先生の論文集「マックス・ウェーバー研究」の後書きの中で、種々の戦争体験を述べておられますが、敗戦直後の沖縄での御体験は特に印象深いものと思われます。先生は宮古島沖での掃海作業に通訳として参加されたのですが、ある米軍将校との対話が報告されております。そのとき先生は原爆の事を話題にされたのですが、はじめその話題を避けていた将校がやがてガックリと首うなだれてこう言ったとのことです。「原爆投下はアメリカの歴史に拭うことのできない汚点をつけた」「あれはわれわれの罪である」。こうして彼は先生に対して、そして日本国民に、許しを乞うたとのことです。あの敗戦直後の事であり、先生は異様な感動を受けたと述べておられます。この時の深い感動が、先生にアメリカにおける近代市民社会の不滅の文化遺産を確信させたとの事でした。「(この体験にこそ)ウェーバーがくどいほどくり返した〝客観性〟〝ザッハリッヒカイト〟(即事性)すなわち〝ヴェルトフライハイト〟(価値感情に囚われない自由な精、神)の見事な実例を見ることができたと思った。後にこの精神の原点を求めてウェーバーと共に予言者の世界にまで関心が伸びていった根本動機には、この時宮古島沖で受けたショックが潜んでいるとこのように先生は述べておられます。
 今ひとつ、先生の「ウェーバー紀行」のなかから印象深い一節を思い起こして置きたいと思います。先生はヤッフェ未亡人つまりリヒトホーフェン女史と会見出来たことを、最大の喜びと表現しておられます。

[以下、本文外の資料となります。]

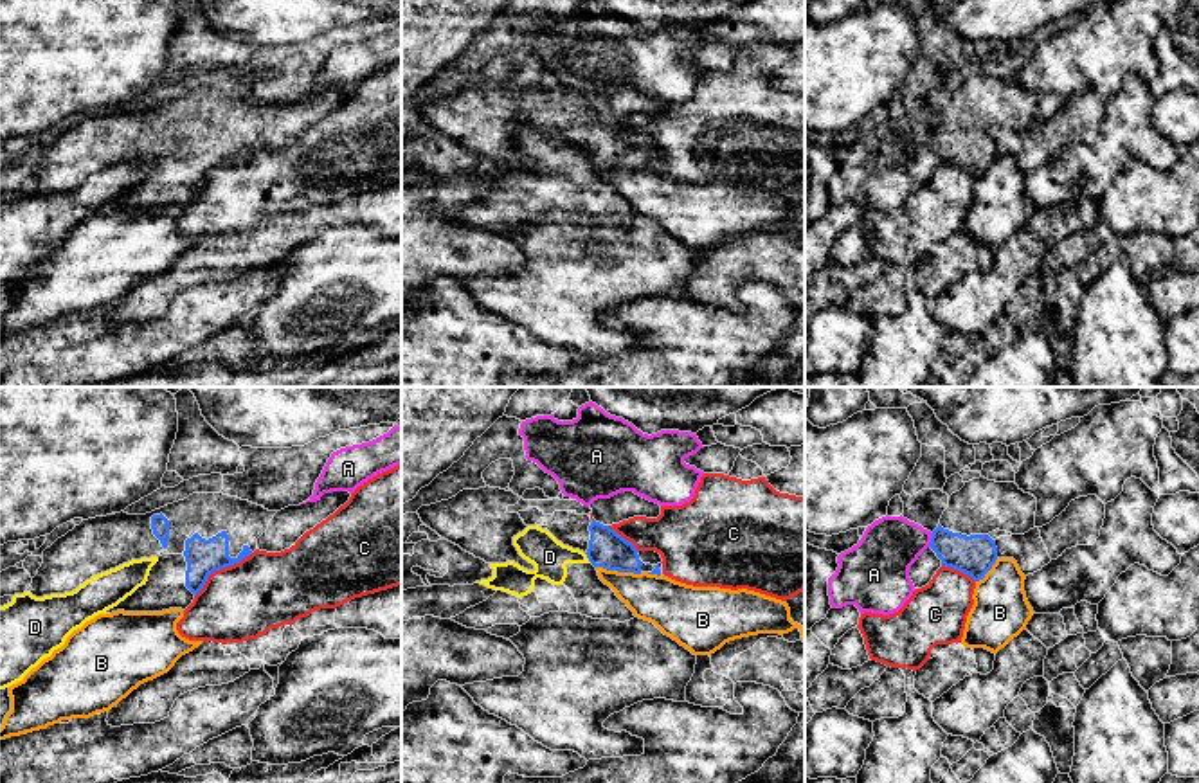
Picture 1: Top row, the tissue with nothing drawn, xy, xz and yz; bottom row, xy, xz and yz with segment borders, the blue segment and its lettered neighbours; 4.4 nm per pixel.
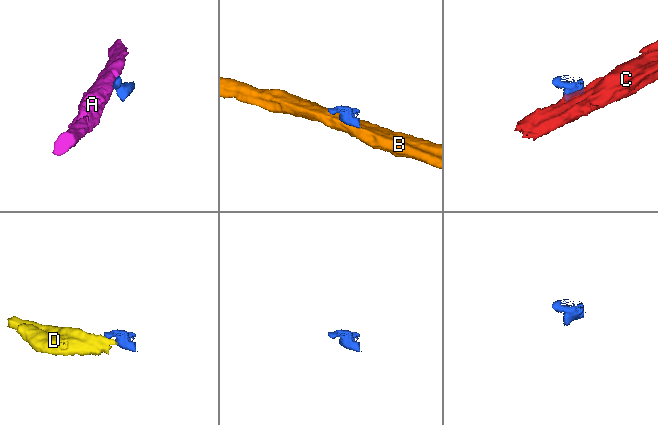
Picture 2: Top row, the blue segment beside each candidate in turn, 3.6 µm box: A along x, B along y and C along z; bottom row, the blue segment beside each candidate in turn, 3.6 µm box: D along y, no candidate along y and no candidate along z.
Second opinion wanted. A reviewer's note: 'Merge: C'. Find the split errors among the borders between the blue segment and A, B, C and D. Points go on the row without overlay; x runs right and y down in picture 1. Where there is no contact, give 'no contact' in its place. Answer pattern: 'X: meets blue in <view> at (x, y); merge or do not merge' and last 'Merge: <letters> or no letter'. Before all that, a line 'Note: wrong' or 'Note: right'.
Note: wrong
A: meets blue in yz at (931, 137); do not merge
B: meets blue in xz at (620, 168); do not merge
C: meets blue in xy at (220, 164); do not merge
D: meets blue in xz at (587, 153); do not merge
Merge: no letter

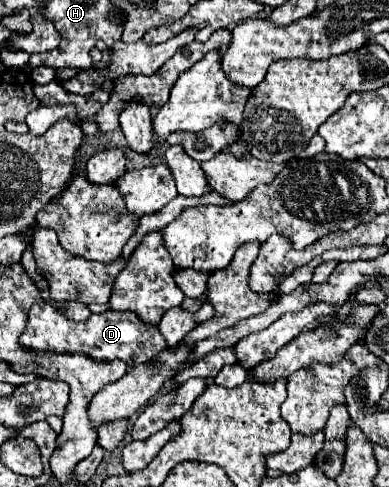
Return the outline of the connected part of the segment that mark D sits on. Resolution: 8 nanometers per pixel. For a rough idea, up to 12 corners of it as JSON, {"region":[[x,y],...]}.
{"region":[[31,307],[19,343],[129,367],[167,347],[131,311],[63,317]]}

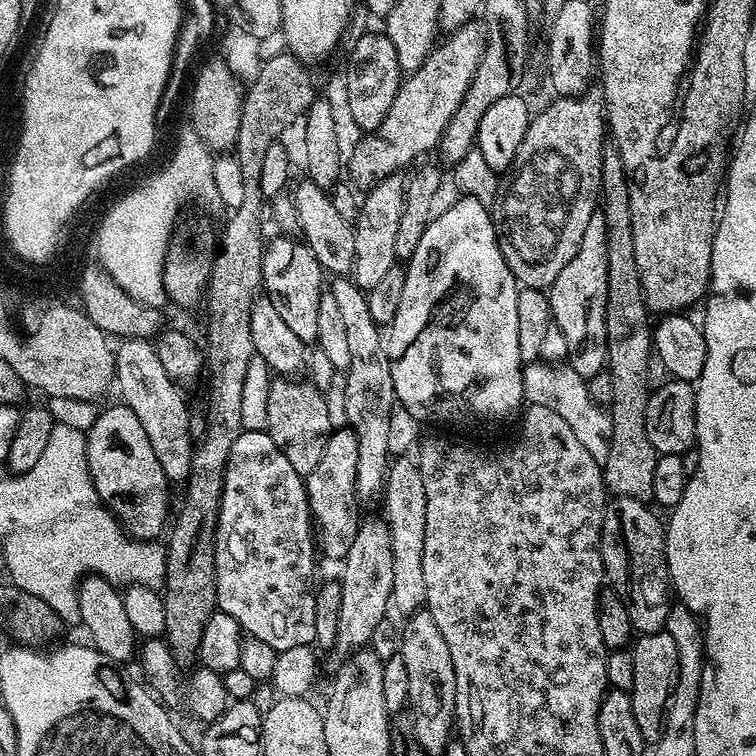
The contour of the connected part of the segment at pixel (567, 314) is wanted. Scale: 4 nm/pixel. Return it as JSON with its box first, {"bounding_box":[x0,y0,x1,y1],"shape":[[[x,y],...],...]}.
{"bounding_box":[547,250,608,378],"shape":[[[581,250],[566,267],[562,274],[554,278],[551,288],[547,289],[552,319],[562,330],[568,347],[567,367],[576,371],[580,378],[591,378],[605,371],[608,363],[608,343],[606,342],[606,258],[603,251],[588,252]]]}

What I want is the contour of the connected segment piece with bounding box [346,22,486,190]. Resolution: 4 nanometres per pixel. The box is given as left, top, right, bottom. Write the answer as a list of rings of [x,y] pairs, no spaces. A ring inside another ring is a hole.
[[[469,22],[448,40],[441,39],[424,64],[407,78],[401,79],[400,89],[394,98],[394,106],[386,114],[375,132],[365,135],[356,144],[352,157],[346,160],[346,176],[361,190],[367,190],[382,178],[399,173],[424,148],[428,136],[424,132],[439,134],[446,130],[454,110],[462,106],[462,98],[476,73],[478,62],[484,53],[485,31],[479,23]]]

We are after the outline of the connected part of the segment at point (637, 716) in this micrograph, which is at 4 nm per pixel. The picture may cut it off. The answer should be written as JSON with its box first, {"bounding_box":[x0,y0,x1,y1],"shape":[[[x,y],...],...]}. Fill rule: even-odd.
{"bounding_box":[630,630,678,746],"shape":[[[661,630],[643,633],[631,645],[630,651],[634,658],[634,686],[630,693],[634,722],[638,722],[638,731],[642,734],[645,745],[654,746],[664,733],[664,712],[678,682],[678,646],[674,646],[674,638],[670,638],[666,630]]]}

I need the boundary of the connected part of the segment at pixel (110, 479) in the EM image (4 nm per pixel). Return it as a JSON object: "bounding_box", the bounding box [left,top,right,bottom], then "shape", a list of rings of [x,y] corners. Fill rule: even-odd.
{"bounding_box":[86,402,170,541],"shape":[[[116,402],[113,408],[108,408],[105,412],[103,409],[97,415],[91,428],[87,429],[86,439],[88,442],[88,469],[100,499],[110,506],[111,511],[129,536],[138,540],[155,541],[156,535],[160,531],[162,531],[161,533],[165,531],[166,521],[170,516],[170,508],[168,512],[170,482],[166,478],[162,466],[158,466],[158,458],[154,458],[154,446],[150,446],[150,438],[146,438],[146,430],[142,430],[142,422],[138,422],[138,414],[134,414],[134,410],[130,410],[123,402]]]}

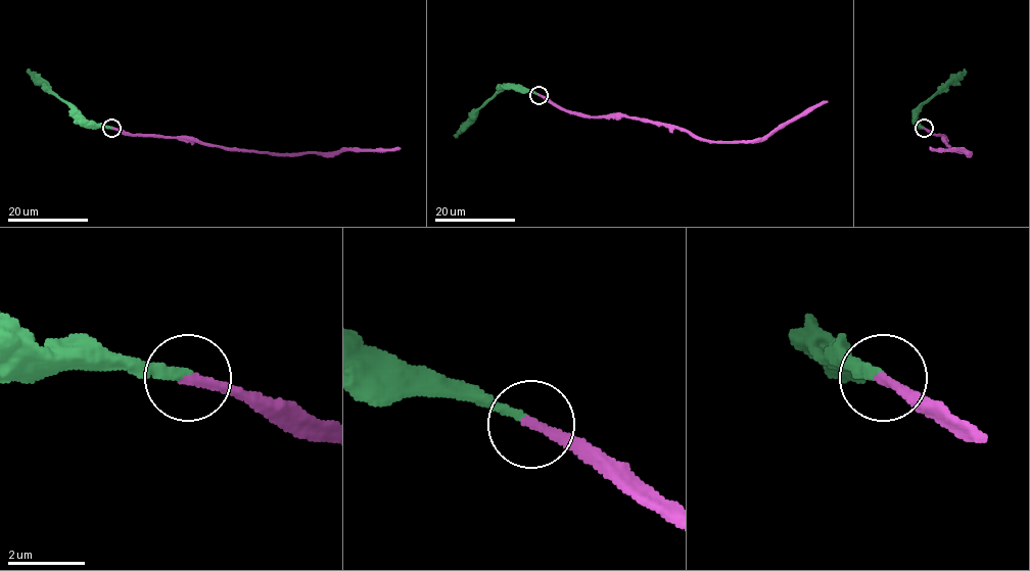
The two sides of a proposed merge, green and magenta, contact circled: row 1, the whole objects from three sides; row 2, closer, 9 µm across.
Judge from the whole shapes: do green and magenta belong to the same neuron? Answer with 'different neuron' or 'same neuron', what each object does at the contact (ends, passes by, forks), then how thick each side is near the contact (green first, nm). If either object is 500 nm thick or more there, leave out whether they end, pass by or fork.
same neuron; green ends there; magenta ends there; 240 nm thick on the green side, 260 nm on the other

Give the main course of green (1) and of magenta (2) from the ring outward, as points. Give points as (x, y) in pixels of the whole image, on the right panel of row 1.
1: (924, 128), (915, 121), (915, 112), (964, 69)
2: (924, 128), (945, 138), (953, 149), (971, 153), (930, 147)

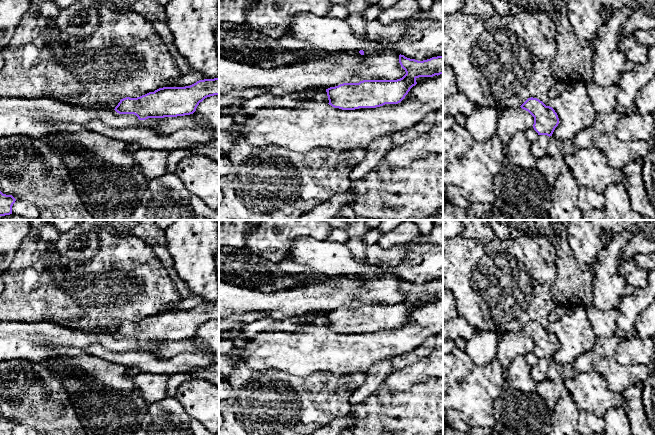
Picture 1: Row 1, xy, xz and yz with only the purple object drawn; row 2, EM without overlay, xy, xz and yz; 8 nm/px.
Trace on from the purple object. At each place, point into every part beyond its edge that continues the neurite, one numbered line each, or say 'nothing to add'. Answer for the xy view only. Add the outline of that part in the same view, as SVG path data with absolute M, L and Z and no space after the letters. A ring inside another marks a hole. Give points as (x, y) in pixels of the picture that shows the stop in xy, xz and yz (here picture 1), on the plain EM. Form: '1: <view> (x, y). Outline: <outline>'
nothing to add

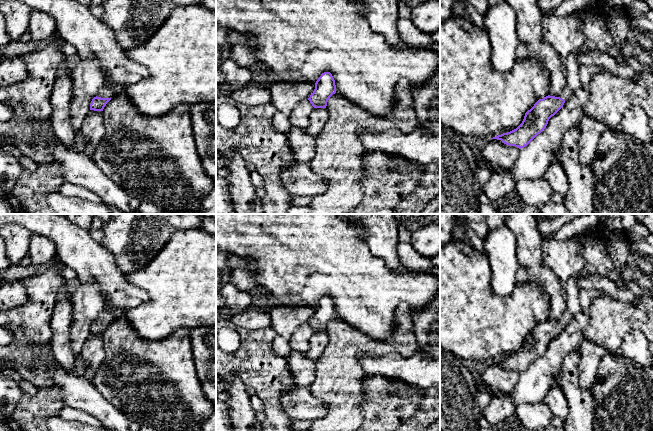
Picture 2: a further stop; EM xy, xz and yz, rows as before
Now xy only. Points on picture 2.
1: xy (107, 315). Outline: M105 308L98 314L96 320L101 322L112 322L118 317L118 315L119 314L116 311Z

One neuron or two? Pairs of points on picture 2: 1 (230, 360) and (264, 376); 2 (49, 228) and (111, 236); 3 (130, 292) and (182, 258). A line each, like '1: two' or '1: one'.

会見された当時は既に95歳の御高齢でしたが、その昔ウェーバーの最初期の女子学生であり、終生彼女の夫共々ウェーバー夫妻と親しかったと言われている方です。そのリヒトホーフェン女史の証言として次のように述べられておりました。「私が丁度研究を始めた時、ウェーバーは私にこう言ったものです。〝君が真っ先に読むべき本は、アダム・スミス、リカルドー、それにマルクス資本論〟だと。そう言って彼は分厚い三冊の本を自分の書庫からとり出してきて私に貸してくれました。」と。このエピソードは、勿論、ウェーバーの学問の根底にあるものを示唆しているだけでなく、安藤先生御自身が私共に、社会科学に向かいまず何から出発せねばならぬかを教えてくださったものと理解いたしております。